Foley Hoag LLP partners Paul Reichler and Lawrence Martin lead Somalia’s legal team.
“This is a great day for the Somali people,” Martin said. “They will now have a chance to have their case vindicated on the merits before the principal judicial organ of the United Nations.”
Somalia instituted proceedings against Kenya before the ICJ in August 2014, requesting the Court to definitively determine the complete course of the maritime boundary between Somalia and Kenya in the Indian Ocean. The dispute stems from Kenya’s claim to a maritime boundary following a parallel of latitude running due east from the coast in circumstances where a delimitation drawn in accordance with international law should run southeast.
In October 2015, Kenya lodged a preliminary objection to the Court’s jurisdiction, arguing that a 2009 Memorandum of Understanding (“MOU”) between the two countries constituted a binding agreement not to take their maritime boundary dispute to third party adjudication. After Somalia filed its written response to Kenya’s objection in February 2016, the Court heard oral arguments on the issue in September 2016.

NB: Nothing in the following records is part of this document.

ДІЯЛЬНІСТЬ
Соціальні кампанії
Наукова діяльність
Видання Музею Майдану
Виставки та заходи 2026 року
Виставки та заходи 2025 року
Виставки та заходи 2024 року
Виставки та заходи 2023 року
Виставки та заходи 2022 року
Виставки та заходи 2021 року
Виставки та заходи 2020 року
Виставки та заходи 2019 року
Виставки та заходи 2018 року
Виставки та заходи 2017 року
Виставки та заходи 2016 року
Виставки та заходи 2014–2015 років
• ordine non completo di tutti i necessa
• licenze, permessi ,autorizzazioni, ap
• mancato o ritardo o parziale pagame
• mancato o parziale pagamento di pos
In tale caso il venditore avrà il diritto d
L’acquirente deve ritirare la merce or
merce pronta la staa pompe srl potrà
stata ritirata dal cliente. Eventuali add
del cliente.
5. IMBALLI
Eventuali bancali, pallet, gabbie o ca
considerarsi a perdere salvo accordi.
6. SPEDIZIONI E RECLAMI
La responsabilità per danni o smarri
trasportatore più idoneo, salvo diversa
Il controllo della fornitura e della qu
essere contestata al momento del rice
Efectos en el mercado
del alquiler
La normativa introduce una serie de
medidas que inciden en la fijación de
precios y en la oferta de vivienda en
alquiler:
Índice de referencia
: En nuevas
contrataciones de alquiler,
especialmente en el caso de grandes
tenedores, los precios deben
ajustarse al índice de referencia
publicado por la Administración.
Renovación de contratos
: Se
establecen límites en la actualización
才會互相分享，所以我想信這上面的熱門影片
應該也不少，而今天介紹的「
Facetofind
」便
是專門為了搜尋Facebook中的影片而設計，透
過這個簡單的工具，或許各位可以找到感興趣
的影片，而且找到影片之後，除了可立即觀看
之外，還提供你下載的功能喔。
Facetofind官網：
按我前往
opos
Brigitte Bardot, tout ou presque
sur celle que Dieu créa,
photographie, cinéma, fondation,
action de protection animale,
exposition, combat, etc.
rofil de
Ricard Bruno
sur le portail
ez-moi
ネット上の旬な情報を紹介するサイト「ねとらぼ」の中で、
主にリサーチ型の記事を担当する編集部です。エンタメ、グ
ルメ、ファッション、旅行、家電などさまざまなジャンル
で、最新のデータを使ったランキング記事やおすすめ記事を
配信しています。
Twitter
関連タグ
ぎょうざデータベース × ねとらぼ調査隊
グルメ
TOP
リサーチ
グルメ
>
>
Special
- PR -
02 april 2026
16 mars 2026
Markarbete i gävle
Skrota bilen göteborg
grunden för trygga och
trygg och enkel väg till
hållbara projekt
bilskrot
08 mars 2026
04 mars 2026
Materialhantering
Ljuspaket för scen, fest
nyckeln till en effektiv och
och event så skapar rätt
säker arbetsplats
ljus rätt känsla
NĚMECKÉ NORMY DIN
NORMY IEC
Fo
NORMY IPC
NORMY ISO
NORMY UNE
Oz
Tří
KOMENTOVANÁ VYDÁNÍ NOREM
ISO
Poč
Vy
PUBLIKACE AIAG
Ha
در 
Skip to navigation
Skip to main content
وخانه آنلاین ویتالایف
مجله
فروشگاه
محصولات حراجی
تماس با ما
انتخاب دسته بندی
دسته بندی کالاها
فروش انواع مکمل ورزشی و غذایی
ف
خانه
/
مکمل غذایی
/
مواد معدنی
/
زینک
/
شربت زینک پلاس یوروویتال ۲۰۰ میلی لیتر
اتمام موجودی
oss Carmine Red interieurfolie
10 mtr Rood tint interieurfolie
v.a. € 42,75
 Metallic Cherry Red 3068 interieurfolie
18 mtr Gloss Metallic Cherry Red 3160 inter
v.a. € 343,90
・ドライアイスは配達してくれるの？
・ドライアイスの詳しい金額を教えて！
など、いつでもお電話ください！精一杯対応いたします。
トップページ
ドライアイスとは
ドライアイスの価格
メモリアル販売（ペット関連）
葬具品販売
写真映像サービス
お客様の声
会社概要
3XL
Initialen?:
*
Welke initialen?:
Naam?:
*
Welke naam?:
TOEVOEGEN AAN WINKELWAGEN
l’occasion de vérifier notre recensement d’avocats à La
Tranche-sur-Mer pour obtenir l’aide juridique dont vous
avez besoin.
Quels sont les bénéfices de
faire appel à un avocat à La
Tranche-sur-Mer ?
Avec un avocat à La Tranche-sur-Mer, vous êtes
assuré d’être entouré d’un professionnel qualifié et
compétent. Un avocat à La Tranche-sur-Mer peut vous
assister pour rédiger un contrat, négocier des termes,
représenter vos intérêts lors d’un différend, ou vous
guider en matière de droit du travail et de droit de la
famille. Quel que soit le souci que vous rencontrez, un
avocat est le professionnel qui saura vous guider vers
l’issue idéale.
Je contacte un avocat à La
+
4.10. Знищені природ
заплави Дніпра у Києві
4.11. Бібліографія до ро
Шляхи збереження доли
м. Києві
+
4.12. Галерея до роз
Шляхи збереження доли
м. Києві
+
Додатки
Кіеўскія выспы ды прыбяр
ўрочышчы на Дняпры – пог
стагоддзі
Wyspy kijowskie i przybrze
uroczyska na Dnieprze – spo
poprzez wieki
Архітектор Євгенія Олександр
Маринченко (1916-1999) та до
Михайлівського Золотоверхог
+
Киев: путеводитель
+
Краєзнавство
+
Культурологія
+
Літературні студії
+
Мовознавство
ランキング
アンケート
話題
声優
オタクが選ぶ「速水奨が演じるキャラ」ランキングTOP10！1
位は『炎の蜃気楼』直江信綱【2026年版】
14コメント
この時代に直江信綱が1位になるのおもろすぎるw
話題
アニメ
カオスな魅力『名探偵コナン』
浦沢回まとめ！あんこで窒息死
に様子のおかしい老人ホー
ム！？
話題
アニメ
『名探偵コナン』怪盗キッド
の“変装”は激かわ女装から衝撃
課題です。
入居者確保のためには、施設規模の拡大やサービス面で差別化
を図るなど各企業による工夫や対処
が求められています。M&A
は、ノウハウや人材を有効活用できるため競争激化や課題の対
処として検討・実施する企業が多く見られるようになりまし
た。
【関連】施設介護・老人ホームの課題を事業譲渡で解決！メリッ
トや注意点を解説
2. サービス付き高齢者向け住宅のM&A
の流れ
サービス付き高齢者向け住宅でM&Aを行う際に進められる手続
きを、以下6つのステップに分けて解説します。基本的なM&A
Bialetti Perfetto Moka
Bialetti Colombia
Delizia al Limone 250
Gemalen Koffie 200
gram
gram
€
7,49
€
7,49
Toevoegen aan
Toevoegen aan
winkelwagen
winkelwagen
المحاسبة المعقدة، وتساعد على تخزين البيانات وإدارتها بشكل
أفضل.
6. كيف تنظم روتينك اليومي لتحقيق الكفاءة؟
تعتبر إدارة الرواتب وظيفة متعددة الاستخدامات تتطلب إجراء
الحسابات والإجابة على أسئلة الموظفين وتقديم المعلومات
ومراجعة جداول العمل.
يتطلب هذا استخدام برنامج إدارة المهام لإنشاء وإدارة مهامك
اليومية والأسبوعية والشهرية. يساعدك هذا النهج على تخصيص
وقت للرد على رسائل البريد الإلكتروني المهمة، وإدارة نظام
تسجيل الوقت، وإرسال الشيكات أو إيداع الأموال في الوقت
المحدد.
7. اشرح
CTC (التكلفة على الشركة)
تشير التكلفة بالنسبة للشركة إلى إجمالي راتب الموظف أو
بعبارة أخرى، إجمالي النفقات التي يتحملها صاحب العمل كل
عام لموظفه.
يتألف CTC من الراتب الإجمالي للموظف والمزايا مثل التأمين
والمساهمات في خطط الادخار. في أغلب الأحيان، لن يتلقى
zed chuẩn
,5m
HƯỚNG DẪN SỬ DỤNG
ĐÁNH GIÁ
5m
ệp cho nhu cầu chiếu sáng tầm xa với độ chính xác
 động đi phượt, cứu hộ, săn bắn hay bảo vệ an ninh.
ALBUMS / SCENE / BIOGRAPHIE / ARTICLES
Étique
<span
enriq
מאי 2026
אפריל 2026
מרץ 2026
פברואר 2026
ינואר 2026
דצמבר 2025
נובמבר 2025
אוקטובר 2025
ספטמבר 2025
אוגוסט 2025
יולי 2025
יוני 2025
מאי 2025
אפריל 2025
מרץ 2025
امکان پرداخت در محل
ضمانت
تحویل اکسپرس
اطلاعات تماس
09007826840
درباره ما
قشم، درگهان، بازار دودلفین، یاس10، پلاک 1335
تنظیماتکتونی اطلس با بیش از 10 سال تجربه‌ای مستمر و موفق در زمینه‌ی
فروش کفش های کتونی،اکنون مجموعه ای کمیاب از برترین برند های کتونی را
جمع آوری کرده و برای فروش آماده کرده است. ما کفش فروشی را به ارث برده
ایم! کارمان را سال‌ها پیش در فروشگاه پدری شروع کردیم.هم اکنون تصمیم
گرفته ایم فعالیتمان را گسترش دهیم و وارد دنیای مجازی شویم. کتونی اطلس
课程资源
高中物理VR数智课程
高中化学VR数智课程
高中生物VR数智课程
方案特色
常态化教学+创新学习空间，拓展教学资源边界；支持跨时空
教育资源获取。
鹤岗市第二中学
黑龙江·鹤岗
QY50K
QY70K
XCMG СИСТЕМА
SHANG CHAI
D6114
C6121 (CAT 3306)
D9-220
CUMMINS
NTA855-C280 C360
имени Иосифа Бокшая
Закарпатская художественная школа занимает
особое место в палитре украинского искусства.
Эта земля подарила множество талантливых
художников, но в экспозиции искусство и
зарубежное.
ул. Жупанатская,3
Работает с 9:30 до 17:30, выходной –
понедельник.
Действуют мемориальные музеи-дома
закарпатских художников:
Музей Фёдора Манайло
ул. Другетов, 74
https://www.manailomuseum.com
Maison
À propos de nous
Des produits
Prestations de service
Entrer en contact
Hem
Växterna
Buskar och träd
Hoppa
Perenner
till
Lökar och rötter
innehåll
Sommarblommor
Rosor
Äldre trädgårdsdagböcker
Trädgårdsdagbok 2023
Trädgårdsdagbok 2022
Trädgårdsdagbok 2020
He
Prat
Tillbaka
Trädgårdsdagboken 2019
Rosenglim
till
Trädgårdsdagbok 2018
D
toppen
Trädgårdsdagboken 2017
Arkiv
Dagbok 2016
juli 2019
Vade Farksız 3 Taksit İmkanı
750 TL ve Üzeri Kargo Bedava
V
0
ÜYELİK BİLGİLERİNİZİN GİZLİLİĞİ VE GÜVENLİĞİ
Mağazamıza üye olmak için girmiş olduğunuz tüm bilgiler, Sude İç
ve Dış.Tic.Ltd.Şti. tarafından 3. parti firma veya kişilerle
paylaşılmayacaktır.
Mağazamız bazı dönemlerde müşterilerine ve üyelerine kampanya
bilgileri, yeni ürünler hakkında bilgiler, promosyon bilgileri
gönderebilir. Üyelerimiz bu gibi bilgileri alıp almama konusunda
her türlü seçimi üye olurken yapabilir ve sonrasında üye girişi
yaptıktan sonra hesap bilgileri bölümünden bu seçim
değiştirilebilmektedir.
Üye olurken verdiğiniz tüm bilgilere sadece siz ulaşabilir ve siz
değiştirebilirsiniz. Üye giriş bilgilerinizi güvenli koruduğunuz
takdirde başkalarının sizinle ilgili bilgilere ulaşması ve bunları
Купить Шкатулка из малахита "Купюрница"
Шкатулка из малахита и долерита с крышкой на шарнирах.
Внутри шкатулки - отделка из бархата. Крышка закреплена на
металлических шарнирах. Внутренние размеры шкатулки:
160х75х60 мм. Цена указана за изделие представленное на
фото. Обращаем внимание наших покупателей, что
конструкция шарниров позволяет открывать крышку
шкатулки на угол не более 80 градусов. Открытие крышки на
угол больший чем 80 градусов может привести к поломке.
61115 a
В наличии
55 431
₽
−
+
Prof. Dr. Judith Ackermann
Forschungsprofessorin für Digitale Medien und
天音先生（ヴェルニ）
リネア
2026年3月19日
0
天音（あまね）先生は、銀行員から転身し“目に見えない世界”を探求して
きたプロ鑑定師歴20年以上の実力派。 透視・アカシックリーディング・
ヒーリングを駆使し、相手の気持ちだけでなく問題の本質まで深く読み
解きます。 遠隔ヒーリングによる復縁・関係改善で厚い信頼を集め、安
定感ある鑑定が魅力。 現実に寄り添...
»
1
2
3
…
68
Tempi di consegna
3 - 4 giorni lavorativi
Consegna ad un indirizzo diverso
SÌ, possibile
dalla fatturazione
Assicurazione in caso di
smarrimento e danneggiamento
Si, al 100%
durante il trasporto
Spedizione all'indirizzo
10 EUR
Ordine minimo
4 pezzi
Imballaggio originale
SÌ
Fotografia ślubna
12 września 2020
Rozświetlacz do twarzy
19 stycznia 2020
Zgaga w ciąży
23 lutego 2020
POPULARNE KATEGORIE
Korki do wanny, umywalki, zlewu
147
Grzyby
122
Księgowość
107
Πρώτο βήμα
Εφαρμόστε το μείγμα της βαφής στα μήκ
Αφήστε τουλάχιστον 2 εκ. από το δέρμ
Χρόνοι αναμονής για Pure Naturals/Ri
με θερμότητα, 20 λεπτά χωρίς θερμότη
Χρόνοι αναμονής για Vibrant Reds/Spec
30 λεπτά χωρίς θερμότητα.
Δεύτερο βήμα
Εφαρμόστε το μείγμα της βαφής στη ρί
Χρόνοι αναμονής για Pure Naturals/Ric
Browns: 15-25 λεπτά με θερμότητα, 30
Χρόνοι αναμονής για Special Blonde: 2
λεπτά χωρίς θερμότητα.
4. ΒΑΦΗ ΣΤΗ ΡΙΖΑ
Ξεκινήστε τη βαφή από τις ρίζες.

In its Judgement on jurisdiction, which is final and without appeal, the ICJ decisively rejected Kenya’s objection by a vote of 13-3. The Court found that the 2009 MOU posed no obstacle to its jurisdiction because it did not, as Kenya argued, constitute a binding agreement not to bring the dispute to court.
“All credit goes to the President of Somalia, Hassan Sheikh Mohamud, for making the tough decision to bring this case to the ICJ. There were doubters along the way but the President’s wisdom has been fully vindicated,” Martin said.
In addition to Foley Hoag LLP, Somalia is represented by Professor Philippe Sands, QC of Matrix Chambers, London and Professor Emeritus Alain Pellet of the University of Paris Ouest, Nanterre-La Défense.